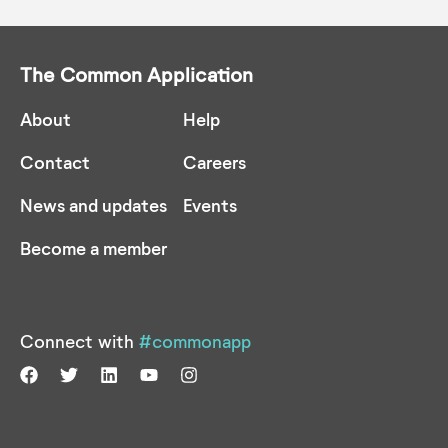
The Common Application
About
Help
Contact
Careers
News and updates
Events
Become a member
Connect with
#commonapp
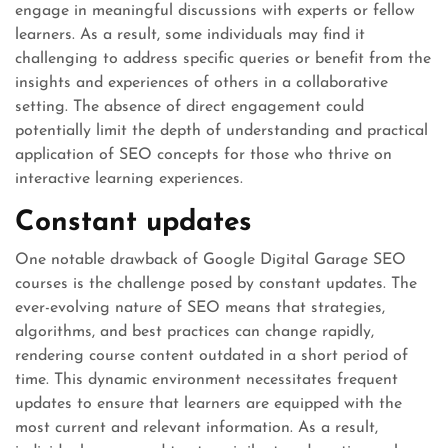
engage in meaningful discussions with experts or fellow
learners. As a result, some individuals may find it
challenging to address specific queries or benefit from the
insights and experiences of others in a collaborative
setting. The absence of direct engagement could
potentially limit the depth of understanding and practical
application of SEO concepts for those who thrive on
interactive learning experiences.
Constant updates
One notable drawback of Google Digital Garage SEO
courses is the challenge posed by constant updates. The
ever-evolving nature of SEO means that strategies,
algorithms, and best practices can change rapidly,
rendering course content outdated in a short period of
time. This dynamic environment necessitates frequent
updates to ensure that learners are equipped with the
most current and relevant information. As a result,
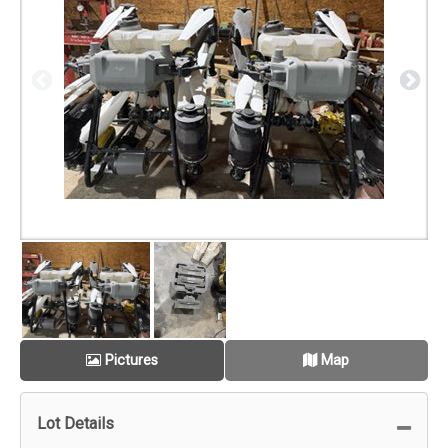
Pictures
Map
Lot Details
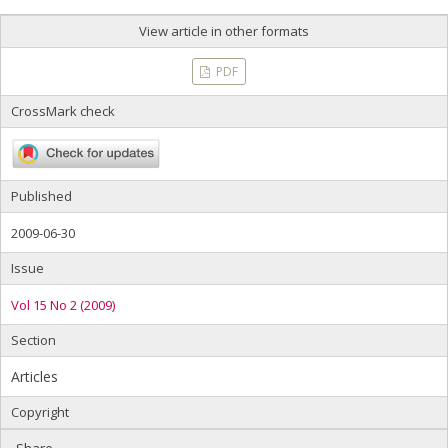
View article in other formats
PDF
CrossMark check
Published
2009-06-30
Issue
Vol 15 No 2 (2009)
Section
Articles
Copyright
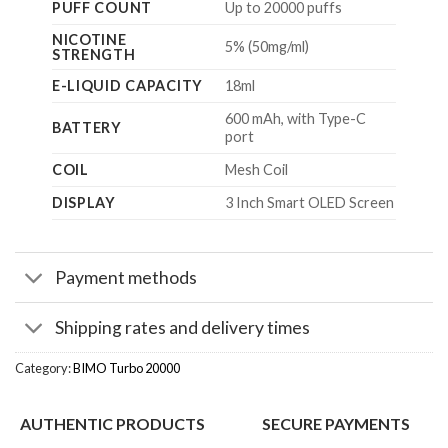
PUFF COUNT
Up to 20000 puffs
NICOTINE
5% (50mg/ml)
STRENGTH
E-LIQUID CAPACITY
18ml
600 mAh, with Type-C
BATTERY
port
COIL
Mesh Coil
DISPLAY
3 Inch Smart OLED Screen
Payment methods
Shipping rates and delivery times
Category:
BIMO Turbo 20000
AUTHENTIC PRODUCTS
SECURE PAYMENTS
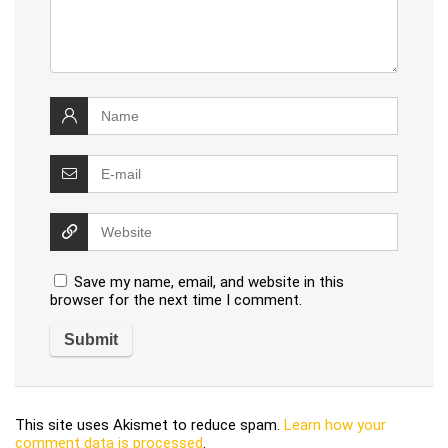
Save my name, email, and website in this
browser for the next time I comment.
This site uses Akismet to reduce spam.
Learn how your
comment data is processed
.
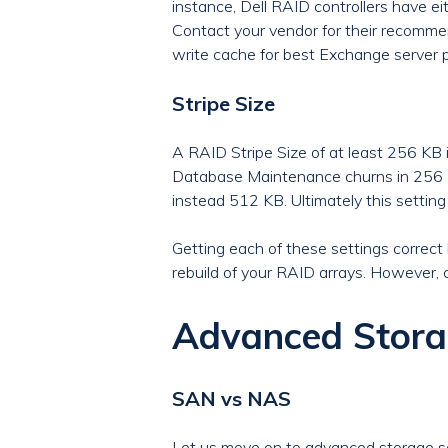
instance, Dell RAID controllers have ei
Contact your vendor for their recomme
write cache for best Exchange server 
Stripe Size
A RAID Stripe Size of at least 256 KB
Database Maintenance churns in 256 KB c
instead 512 KB. Ultimately this setting
Getting each of these settings correct b
rebuild of your RAID arrays. However, c
Advanced Stora
SAN vs NAS
Let us move on to advanced storage so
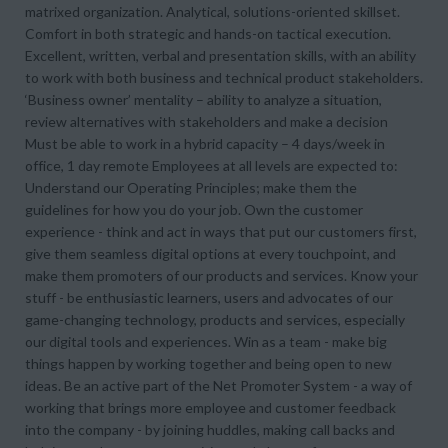
matrixed organization. Analytical, solutions-oriented skillset.
Comfort in both strategic and hands-on tactical execution.
Excellent, written, verbal and presentation skills, with an ability
to work with both business and technical product stakeholders.
‘Business owner’ mentality – ability to analyze a situation,
review alternatives with stakeholders and make a decision
Must be able to work in a hybrid capacity – 4 days/week in
office, 1 day remote Employees at all levels are expected to:
Understand our Operating Principles; make them the
guidelines for how you do your job. Own the customer
experience - think and act in ways that put our customers first,
give them seamless digital options at every touchpoint, and
make them promoters of our products and services. Know your
stuff - be enthusiastic learners, users and advocates of our
game-changing technology, products and services, especially
our digital tools and experiences. Win as a team - make big
things happen by working together and being open to new
ideas. Be an active part of the Net Promoter System - a way of
working that brings more employee and customer feedback
into the company - by joining huddles, making call backs and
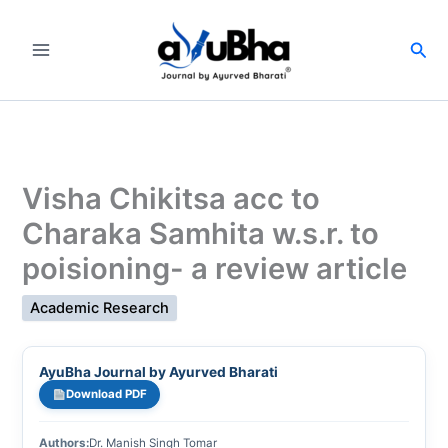
Skip
to
Sea
content
Visha Chikitsa acc to
Charaka Samhita w.s.r. to
poisioning- a review article
Academic Research
AyuBha Journal by Ayurved Bharati
Download PDF
Authors:
Dr. Manish Singh Tomar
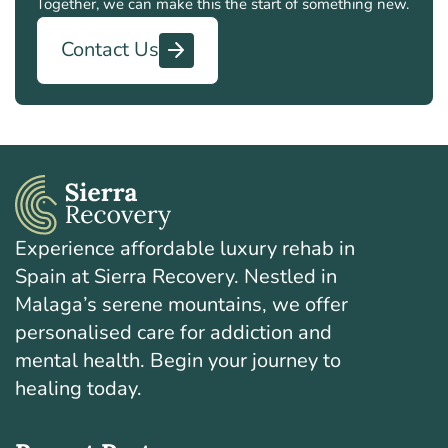
Together, we can make this the start of something new.
Contact Us
Experience affordable luxury rehab in
Spain at Sierra Recovery. Nestled in
Malaga’s serene mountains, we offer
personalised care for addiction and
mental health. Begin your journey to
healing today.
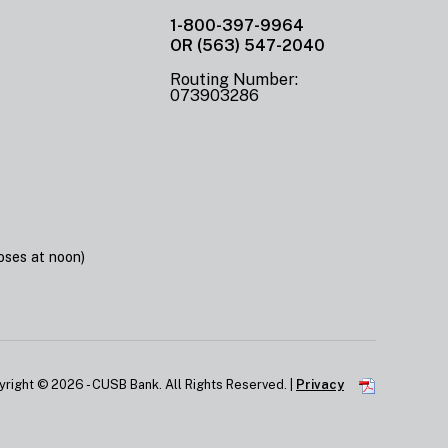
1-800-397-9964
OR (563) 547-2040
Routing Number:
073903286
ses at noon)
yright ©
2026 - CUSB Bank. All Rights Reserved. |
Privacy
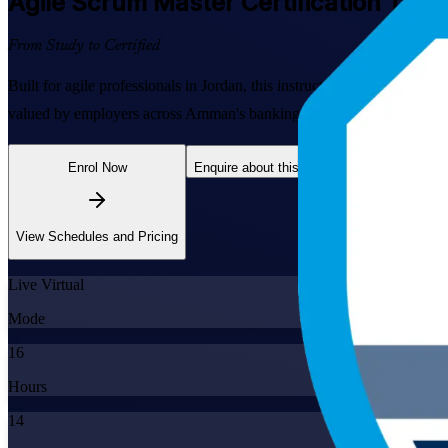
Agile Scrum Master
Certification Trai
From Study to Certified
Built for agile professionals in Jordan, this instructor-led program
valued by employers across Amman's banking, telecom and software se
Enrol Now
Enquire about this Training
View Schedules and Pricing
Live Virtual
Mode
16
Hours
14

──────

### YOUR TASK
Which lines in the records above include the word "best"? Copy them out.

### YOUR RESPONSE
algorithms, and best practices can change rapidly,
write cache for best Exchange server 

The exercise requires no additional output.